__Collected data__.
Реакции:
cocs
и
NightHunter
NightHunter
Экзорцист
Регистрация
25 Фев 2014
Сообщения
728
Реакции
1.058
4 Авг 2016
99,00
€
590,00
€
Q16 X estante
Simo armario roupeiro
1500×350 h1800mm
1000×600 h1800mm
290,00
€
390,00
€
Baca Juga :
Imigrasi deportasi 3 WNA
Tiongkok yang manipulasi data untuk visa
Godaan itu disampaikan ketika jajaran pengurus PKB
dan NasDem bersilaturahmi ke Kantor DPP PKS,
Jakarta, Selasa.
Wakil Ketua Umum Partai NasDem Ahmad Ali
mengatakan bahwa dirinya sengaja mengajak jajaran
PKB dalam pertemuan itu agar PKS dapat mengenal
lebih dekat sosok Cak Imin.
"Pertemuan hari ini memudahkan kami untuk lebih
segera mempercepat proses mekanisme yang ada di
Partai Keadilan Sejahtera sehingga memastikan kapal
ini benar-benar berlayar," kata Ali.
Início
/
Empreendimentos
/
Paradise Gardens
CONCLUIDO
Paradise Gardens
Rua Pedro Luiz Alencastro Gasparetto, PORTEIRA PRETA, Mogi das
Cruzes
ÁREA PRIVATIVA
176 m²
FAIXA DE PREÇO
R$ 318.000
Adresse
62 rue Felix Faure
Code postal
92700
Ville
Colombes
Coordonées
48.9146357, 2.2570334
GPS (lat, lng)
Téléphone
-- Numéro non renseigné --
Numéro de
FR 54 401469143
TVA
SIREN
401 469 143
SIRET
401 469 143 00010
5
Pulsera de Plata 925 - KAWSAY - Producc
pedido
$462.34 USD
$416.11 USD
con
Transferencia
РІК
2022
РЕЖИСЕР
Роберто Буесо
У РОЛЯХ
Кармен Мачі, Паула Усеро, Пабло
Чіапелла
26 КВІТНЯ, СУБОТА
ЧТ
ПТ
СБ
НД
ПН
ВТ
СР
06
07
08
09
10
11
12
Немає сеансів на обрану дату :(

__Instructions for the task__. If a line in the records contains the word "yang", copy it.

__Expected output__.
Tiongkok yang manipulasi data untuk visa
segera mempercepat proses mekanisme yang ada di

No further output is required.